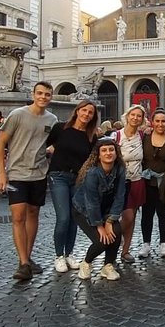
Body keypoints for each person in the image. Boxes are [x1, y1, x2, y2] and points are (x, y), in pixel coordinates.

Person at [0, 81, 57, 281]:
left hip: (39, 173)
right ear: (33, 94)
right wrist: (2, 173)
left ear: (51, 96)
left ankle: (27, 258)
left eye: (47, 94)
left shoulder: (52, 119)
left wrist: (50, 149)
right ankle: (22, 263)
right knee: (18, 216)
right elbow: (1, 143)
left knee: (33, 214)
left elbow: (51, 143)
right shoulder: (17, 115)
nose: (43, 97)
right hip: (17, 173)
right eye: (40, 93)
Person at [46, 100, 98, 274]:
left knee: (74, 218)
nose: (86, 115)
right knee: (63, 217)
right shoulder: (61, 128)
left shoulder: (91, 136)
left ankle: (69, 253)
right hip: (58, 176)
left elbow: (92, 160)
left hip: (77, 179)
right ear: (77, 111)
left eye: (90, 112)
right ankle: (59, 255)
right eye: (84, 110)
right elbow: (44, 145)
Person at [73, 138, 126, 281]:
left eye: (111, 150)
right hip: (84, 211)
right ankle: (86, 263)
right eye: (104, 150)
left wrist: (110, 221)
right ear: (98, 154)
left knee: (116, 232)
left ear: (116, 152)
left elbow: (120, 197)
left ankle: (108, 265)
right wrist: (99, 226)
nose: (108, 153)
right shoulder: (93, 173)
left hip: (106, 211)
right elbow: (91, 203)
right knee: (102, 240)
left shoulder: (120, 170)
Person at [111, 104, 146, 263]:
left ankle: (125, 250)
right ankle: (112, 244)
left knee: (131, 218)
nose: (135, 118)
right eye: (133, 115)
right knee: (126, 216)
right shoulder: (116, 136)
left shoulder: (143, 136)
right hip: (119, 182)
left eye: (139, 116)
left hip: (137, 181)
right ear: (127, 116)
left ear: (142, 119)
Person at [139, 109, 165, 258]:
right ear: (152, 122)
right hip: (146, 182)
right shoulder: (145, 137)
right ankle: (146, 244)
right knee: (147, 214)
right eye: (157, 121)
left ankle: (164, 243)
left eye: (163, 121)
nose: (160, 124)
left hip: (164, 183)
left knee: (163, 213)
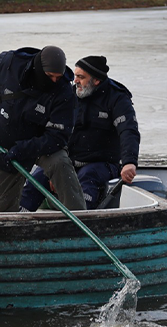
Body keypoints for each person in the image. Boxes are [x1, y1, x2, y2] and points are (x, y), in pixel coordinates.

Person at [0, 45, 86, 212]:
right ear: (39, 68)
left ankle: (79, 216)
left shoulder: (64, 92)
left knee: (60, 162)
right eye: (49, 76)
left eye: (58, 77)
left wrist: (24, 149)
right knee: (3, 209)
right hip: (7, 143)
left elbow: (58, 137)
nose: (54, 81)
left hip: (43, 145)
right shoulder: (9, 63)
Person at [19, 55, 141, 211]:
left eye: (81, 77)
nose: (75, 80)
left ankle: (81, 222)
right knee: (37, 178)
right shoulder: (68, 95)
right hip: (68, 161)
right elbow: (53, 131)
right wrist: (54, 166)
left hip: (101, 164)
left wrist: (129, 162)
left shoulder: (117, 98)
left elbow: (128, 131)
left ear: (96, 80)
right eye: (75, 76)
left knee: (87, 176)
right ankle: (18, 219)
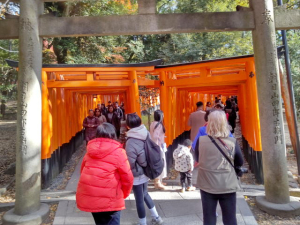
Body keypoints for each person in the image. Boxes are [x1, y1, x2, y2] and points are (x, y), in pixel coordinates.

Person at [76, 123, 134, 225]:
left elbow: (83, 172)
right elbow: (128, 177)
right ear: (113, 134)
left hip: (92, 198)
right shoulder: (119, 152)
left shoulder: (89, 151)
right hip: (111, 199)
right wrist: (123, 194)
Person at [197, 110, 244, 225]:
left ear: (209, 123)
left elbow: (198, 158)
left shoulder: (201, 141)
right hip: (227, 184)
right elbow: (240, 162)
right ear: (225, 124)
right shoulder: (232, 142)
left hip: (207, 184)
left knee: (209, 217)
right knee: (229, 217)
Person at [125, 113, 163, 225]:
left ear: (128, 126)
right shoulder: (145, 133)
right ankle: (156, 217)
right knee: (145, 193)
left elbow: (132, 162)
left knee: (139, 199)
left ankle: (142, 222)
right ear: (140, 123)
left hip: (137, 173)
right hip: (147, 170)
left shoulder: (131, 141)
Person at [149, 110, 167, 190]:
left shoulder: (153, 123)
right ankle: (157, 182)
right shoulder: (159, 125)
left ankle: (158, 180)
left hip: (154, 146)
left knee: (157, 163)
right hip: (158, 147)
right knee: (160, 163)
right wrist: (159, 142)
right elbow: (156, 136)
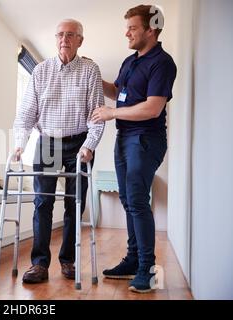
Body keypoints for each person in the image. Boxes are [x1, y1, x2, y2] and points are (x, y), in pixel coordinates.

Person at [91, 5, 177, 293]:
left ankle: (146, 269)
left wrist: (112, 113)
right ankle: (131, 261)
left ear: (151, 29)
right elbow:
++++
**WHAT YOU ARE ASKED TO DO**
The reply should consist only of the lines running from the one with "left hip: (154, 146)" through the end of the material, both included, copied exactly; please omit pictures.

**ANSWER FOR THIS EXERCISE**
left hip: (154, 146)
left knee: (157, 163)
right hip: (158, 147)
right knee: (160, 163)
right wrist: (159, 142)
right elbow: (156, 136)
Body keypoints for each person in the image. Boxes are [x1, y1, x2, y2] and points are (x, y), in pixel coordinates.

Person at [91, 5, 177, 293]:
left ankle: (146, 269)
left wrist: (112, 113)
right ankle: (131, 261)
left ear: (151, 29)
right elbow:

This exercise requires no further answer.